猫じじいのブログ

子どもたちや若者や弱者のために役立てばと、人権、思想、宗教、政治、教育、科学、精神医学について、自分の考えを述べます。

きのうの安倍晋三の施政方針演説は国民をなめている

2020-01-21 22:26:21 | 安倍晋三批判
 
きのうは、第201回国会の開幕で、安倍晋三の施政方針演説があった。全文が、官邸のウエブサイトにかかげられている。
 
読むと、その各見出しはこれまでと同じである。ただ、「1 はじめに」と「7 おわりに」とは、安倍晋三らしい響きがある。妙に感傷的である。
 
冒頭の「1 はじめに」は つぎではじまる。
 
《 五輪史上初の衛星生中継。世界が見守る中、聖火を手に、国立競技場に入ってきたのは、最終ランナーの坂井義則(よしのり)さんでした。
 八月六日広島生まれ。
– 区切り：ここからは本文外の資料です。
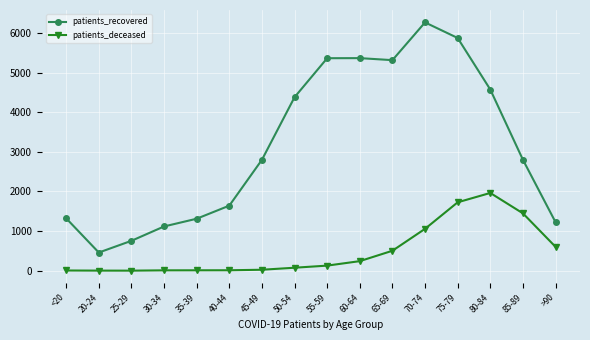

At which label is patients_deceased closest to 982?

70-74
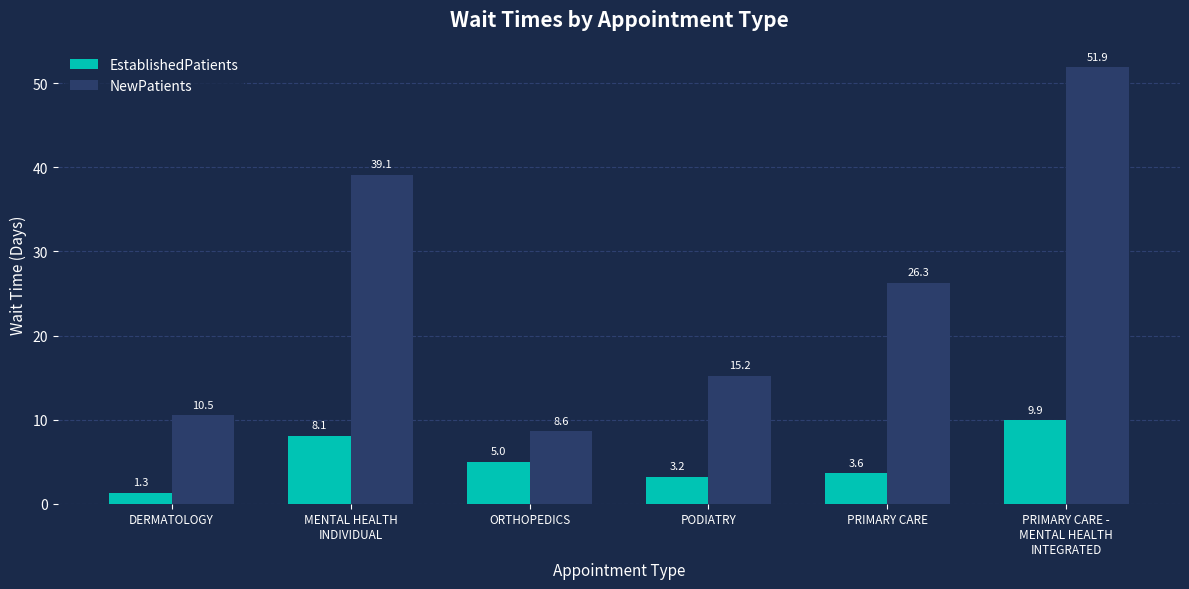

Reading left to right, extract all data points from this chart.

EstablishedPatients: 1.3	8.1	5.0	3.2	3.6	9.9
NewPatients: 10.5	39.1	8.6	15.2	26.3	51.9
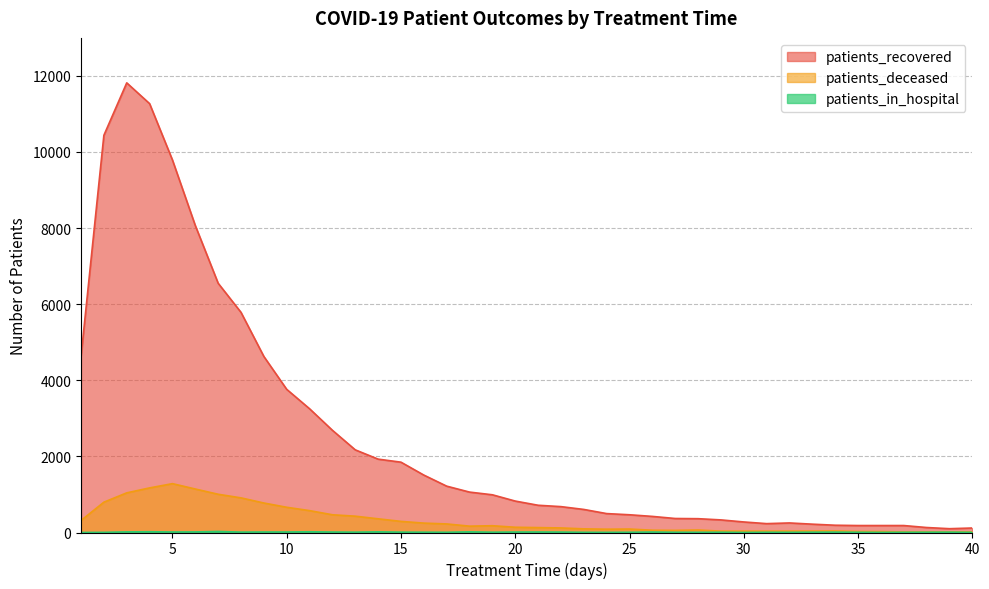

What is the lowest value of the patients_recovered series?

100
十九歳となった若者の堂々たる走りは、我が国が、戦後の焼け野原から復興を成し遂げ、自信と誇りを持って、高度成長の新しい時代へと踏み出していく。そのことを、世界に力強く発信するものでありました。》
 
締めくくりの「7 おわりに」は つぎではじまる。
 
《 「人類は四年ごとに夢をみる」
 一九六四年の記録映画は、この言葉で締めくくられています。》
 
別に感傷的な言葉を首相が語ることは悪いことではないが、間に挟まれた中身が悪い。安倍がキーワードを官僚に投げかけ、官僚が自分に都合のよいことを詰め込んだだけで、よくこんな身勝手な施政方針を安倍は平気で読み上げることができたのか、と思う。
 
たぶん、安倍は、日本国民がバカで だれも中身を気にせず、話し手の表情と声の調子だけで演説を評価している、となめきっているのであろう。
 
ここでは、「五 一億総活躍社会」を取り上げてみよう。ここは、(全世代型社会保障)、(子育て支援)、(一億総活躍社会)に、トピックが分かれている。
 
(全世代型社会保障)の本当の中身は、老人にたいする切り捨てある。年金の支給の開始時期を75歳まで遅らすことを、「年金受給開始の選択肢を、七十五歳まで広げます」と提案している。また、医療費に関しては、「七十五歳以上であっても一定以上の所得がある方には、窓口での二割負担を新たにお願いする」ことを提案している。
 
この老人切り捨て施策を、耳障りよくするため、この春から、大企業では、同一労働同一賃金がスタートします」と始める。そして、混乱させるため、「三千億円を上回る、ものづくり補助金、IT補助金、持続化補助金により生産性向上への支援」という、無関係な施策を挟んで、みなさん、年とっても働きたいでしょうと、「七十歳までの就業機会を確保します」と語る。
 
じっさいには50歳から老化が進み、若いときのように体も頭も働かず、賃金はさがり、若いものにバカにされる。日本では年功序列というが、そんなものは30年前のバブルがはじけたときから、崩れている。退職金の額をさげるために、退職近くの雇用者の賃金を意図的に下げる。一部の管理職だけが高い給料をとっている。普通の年寄りは安い賃金で働いているのである。最低賃金制が最後の頼みになっている。
 
(子育て支援)もよくわからない内容だ。
 
現状では、女の人が働くといってもレジやコンビニ弁当作りのような単純労働である。男の人の仕事の多くもそれと大差がない。そんなに、「一億総活躍」という素晴らしい仕事が世の中にあるはずがない。金持ちが収奪するためには、賃金労働者が必要である。賃金労働者の数をふやすために、「保育の受け皿整備を進め、待機児童ゼロを実現」しようとしているのではないか。親がこどもをいつくしんで育てることができる経済的環境、時間的余裕こそ大事ではないか。また、集団保育や教育の質を問題にしなければならないのでは。
 
(一億総活躍社会)では、パラリンピックに合わせて「バリアフリー社会の実現」を提案している。これに賛同するが、政府機関で障害者雇用の法規定を守っていなかったことに言及していないのは納得できない。政府は 障害者を「企画部門」で「政策決定」に 積極的に雇っていかないと「バリアフリー社会の実現」をできない。そうでないと、それを名目にして、自民党支持基盤の一部企業にお金が回るだけになる。何が「バリアフリー」かを判断するのは、障害者自身でなければならない。
 
もう一度言う。安倍は、日本国民がバカで だれも中身を気にせず、話し手の表情と声の調子だけで演説を評価している、となめきっている。